Coexisten aquí tiempos históricos radicalmente distintos. Una parte del Israel es como la proa de un barco abriendo e inventando el siglo XXI (alta tecnología de última generación, expresiones artísticas y culturales de frontera, avances y descubrimientos científicos produciéndose a diario en sus impresionantes universidades y centros de investigación avanzada).

Otra parte parece estar viviendo en el siglo XVII (cuerpos cubiertos de la cabeza a los pies, aunque esto no sea Polonia sino el Medio Oriente en pleno verano; días estructurados en torno a horarios y ritos ancestrales).


Miles de personas habitando tiempos históricos diferentes, codo a codo, en los autobuses, en las panaderías, en los centros de trabajo. Junto a ello y más generalmente, una sociedad en cuyos ritmos y compases conviven la cuadrícula del presente inmediato y la filigrana abigarrada y compleja de prácticas, rituales y calendarios provenientes del pasado, remoto y no tan remoto.

De un pasado bíblico y de un pasado medieval y de uno de finales del XIX y otro más del periodo de entreguerras. Un mosaico de pasados comunes y diversos, intensamente vivos, entremezclándose en la organización del tiempo, de la comida y de los horizontes que le dan significado a la vida en colectivo.

(Entradas extraídas de una colección)
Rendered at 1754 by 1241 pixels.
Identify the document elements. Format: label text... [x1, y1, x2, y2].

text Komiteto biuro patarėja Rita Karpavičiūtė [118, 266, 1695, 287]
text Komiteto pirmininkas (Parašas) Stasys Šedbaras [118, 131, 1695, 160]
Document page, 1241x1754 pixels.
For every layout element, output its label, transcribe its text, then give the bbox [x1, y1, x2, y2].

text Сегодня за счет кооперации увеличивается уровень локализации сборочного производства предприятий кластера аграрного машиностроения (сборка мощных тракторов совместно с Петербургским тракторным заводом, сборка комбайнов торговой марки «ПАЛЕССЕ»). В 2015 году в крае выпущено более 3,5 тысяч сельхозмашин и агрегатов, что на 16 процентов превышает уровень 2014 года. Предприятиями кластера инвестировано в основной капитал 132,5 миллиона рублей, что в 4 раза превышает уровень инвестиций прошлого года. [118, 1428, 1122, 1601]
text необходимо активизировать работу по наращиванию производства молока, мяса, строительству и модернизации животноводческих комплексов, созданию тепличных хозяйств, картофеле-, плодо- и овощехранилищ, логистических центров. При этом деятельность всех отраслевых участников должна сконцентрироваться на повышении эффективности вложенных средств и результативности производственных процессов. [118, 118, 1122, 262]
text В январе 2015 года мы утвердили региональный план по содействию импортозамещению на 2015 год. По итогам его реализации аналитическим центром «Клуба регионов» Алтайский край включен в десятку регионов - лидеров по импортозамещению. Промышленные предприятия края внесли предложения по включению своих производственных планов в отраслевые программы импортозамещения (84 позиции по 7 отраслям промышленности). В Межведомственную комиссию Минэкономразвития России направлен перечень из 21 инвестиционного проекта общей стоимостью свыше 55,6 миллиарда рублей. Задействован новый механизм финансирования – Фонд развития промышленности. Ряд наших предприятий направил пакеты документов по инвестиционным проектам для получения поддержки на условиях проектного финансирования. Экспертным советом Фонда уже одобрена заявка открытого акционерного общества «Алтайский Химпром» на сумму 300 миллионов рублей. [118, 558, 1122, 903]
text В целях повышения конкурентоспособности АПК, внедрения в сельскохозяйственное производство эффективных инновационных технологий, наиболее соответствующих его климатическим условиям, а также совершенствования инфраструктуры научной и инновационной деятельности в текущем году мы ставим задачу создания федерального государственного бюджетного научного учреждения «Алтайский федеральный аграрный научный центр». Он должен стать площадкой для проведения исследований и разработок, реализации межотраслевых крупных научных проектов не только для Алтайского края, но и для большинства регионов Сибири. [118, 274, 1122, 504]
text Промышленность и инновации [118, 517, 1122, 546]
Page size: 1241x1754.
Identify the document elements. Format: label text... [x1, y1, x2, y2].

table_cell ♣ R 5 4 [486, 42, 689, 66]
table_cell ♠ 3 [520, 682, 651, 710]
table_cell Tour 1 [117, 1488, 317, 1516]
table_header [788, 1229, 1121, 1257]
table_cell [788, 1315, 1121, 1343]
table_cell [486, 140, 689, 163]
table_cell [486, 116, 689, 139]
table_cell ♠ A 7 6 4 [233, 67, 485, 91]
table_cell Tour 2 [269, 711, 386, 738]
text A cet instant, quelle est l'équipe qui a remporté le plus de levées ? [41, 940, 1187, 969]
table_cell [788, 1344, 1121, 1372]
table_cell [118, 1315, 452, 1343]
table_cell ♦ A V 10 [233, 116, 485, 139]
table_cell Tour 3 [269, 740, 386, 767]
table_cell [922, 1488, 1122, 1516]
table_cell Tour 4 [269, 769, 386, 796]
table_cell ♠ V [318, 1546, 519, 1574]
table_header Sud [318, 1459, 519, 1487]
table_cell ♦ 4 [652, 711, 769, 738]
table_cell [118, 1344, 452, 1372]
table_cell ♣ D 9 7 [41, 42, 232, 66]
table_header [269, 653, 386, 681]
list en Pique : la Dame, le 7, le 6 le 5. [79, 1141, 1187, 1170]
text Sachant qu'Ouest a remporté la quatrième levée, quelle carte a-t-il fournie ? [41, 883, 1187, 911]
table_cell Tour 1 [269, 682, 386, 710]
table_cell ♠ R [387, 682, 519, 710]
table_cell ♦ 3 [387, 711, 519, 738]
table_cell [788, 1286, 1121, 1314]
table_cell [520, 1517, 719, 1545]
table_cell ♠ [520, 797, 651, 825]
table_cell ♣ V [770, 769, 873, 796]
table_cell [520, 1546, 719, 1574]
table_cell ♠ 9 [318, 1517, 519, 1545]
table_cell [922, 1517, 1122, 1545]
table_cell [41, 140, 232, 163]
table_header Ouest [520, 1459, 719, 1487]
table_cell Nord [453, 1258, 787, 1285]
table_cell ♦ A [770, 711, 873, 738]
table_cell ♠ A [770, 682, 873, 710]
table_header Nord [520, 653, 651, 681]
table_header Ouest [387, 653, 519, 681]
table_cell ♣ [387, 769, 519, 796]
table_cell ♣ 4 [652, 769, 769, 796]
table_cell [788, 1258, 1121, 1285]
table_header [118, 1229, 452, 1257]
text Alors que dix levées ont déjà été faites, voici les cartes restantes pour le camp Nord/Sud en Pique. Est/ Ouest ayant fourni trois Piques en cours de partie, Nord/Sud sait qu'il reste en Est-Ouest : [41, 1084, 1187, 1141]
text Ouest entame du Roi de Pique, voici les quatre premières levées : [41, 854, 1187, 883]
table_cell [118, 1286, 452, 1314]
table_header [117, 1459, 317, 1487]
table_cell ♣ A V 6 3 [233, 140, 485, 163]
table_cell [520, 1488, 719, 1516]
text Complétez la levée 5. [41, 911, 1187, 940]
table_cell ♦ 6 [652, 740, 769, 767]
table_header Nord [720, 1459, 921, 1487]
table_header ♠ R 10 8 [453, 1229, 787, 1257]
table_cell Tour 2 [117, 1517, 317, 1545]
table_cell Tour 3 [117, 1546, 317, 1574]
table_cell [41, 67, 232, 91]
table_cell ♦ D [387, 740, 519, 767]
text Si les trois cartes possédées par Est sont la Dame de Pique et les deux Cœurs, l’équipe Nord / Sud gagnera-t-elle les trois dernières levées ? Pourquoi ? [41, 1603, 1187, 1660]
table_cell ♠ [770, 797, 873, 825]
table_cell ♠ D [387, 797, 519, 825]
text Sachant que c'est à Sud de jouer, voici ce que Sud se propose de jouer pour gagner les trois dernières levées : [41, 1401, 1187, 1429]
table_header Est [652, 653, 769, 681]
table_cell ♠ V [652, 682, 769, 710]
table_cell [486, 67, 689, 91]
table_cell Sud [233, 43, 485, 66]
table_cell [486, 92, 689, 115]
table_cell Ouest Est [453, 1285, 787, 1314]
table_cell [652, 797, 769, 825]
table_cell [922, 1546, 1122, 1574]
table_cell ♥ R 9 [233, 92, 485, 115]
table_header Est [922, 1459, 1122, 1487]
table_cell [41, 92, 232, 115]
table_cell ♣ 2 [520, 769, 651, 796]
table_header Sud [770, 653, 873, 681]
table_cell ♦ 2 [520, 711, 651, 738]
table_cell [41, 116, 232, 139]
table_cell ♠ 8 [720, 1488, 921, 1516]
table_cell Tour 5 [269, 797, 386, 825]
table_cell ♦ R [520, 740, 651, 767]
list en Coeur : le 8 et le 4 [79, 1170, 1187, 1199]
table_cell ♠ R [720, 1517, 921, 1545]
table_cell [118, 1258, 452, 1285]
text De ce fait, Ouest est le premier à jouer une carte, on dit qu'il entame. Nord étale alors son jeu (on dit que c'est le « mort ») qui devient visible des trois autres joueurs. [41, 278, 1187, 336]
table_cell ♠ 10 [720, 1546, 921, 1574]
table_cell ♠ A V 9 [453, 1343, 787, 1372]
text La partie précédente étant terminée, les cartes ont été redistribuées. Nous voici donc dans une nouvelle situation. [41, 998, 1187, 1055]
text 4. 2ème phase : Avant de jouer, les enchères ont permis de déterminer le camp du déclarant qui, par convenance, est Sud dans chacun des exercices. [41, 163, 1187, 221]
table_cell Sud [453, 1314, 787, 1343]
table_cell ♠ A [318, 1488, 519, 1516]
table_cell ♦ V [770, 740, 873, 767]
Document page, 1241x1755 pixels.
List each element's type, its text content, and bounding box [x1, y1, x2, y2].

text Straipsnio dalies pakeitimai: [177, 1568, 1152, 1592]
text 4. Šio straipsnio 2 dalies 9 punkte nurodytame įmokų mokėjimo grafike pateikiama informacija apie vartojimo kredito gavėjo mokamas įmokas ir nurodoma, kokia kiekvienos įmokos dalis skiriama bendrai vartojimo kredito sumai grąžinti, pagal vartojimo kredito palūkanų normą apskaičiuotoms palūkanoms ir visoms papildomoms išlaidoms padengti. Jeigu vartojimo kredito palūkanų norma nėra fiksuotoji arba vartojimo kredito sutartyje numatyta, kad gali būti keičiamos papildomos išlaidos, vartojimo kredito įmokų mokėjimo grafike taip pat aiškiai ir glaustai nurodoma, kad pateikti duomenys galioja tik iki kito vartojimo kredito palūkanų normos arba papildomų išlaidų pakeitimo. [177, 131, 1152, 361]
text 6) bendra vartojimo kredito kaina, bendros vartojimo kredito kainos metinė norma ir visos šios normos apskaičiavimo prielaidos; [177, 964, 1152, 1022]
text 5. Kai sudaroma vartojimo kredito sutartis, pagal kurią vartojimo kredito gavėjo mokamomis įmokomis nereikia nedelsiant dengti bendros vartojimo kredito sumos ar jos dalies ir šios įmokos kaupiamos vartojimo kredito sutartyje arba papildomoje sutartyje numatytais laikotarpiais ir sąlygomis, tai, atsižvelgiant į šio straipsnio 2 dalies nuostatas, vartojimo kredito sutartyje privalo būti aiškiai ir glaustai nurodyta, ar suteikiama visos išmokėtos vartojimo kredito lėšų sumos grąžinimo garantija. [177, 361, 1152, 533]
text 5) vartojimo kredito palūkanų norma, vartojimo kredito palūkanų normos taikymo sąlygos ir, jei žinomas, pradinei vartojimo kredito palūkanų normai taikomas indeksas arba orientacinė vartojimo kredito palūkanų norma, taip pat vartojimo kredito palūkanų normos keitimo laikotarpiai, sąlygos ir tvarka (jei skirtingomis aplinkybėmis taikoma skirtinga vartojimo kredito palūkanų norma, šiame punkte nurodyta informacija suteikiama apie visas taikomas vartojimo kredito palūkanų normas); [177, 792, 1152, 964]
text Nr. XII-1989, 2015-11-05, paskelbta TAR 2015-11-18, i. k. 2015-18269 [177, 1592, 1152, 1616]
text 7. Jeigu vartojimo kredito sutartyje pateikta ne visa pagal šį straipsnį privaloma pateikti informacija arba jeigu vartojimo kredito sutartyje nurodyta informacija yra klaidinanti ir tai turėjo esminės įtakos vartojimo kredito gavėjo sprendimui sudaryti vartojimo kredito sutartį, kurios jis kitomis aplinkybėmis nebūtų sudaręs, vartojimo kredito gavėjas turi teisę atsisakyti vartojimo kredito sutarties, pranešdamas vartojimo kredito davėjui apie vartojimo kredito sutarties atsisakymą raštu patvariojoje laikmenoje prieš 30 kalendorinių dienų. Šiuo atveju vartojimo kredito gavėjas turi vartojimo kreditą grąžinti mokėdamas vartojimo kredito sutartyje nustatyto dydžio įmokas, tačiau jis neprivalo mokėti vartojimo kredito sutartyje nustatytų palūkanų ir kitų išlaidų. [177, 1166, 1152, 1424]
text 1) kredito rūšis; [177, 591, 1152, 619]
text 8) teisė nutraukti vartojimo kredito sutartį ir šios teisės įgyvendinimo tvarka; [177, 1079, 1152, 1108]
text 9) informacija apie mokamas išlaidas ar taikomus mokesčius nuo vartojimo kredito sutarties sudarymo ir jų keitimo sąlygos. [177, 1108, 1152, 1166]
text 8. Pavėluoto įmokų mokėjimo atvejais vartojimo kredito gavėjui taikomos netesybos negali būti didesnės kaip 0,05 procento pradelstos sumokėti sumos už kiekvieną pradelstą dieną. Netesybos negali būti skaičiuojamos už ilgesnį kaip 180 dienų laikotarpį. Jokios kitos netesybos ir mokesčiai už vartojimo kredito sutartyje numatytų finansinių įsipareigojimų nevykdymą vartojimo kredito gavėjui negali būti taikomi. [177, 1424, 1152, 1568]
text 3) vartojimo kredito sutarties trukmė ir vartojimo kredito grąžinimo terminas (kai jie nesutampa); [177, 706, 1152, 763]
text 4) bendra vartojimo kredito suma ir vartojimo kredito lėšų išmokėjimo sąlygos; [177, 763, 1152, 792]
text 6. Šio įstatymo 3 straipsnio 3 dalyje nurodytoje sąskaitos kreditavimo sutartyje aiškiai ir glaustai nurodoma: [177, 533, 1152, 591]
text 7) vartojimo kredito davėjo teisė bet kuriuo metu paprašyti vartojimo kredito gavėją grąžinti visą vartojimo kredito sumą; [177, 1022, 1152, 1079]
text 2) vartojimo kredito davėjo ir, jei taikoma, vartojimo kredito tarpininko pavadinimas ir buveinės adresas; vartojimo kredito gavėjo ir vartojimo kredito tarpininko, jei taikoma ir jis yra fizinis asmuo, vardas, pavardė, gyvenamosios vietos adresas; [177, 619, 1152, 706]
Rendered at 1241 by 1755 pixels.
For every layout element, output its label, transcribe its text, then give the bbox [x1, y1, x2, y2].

El problema: Explique, en una a tres oraciones, por qué el texto sobre los tiempos históricos de Israel afirma que una parte del país parece estar viviendo en el siglo XVII. Apóyese únicamente en el texto.

Respuesta al problema: Porque en esa parte los cuerpos van cubiertos de la cabeza a los pies, pese a hallarse en el Medio Oriente en pleno verano. Además, los días se estructuran en torno a horarios y ritos ancestrales.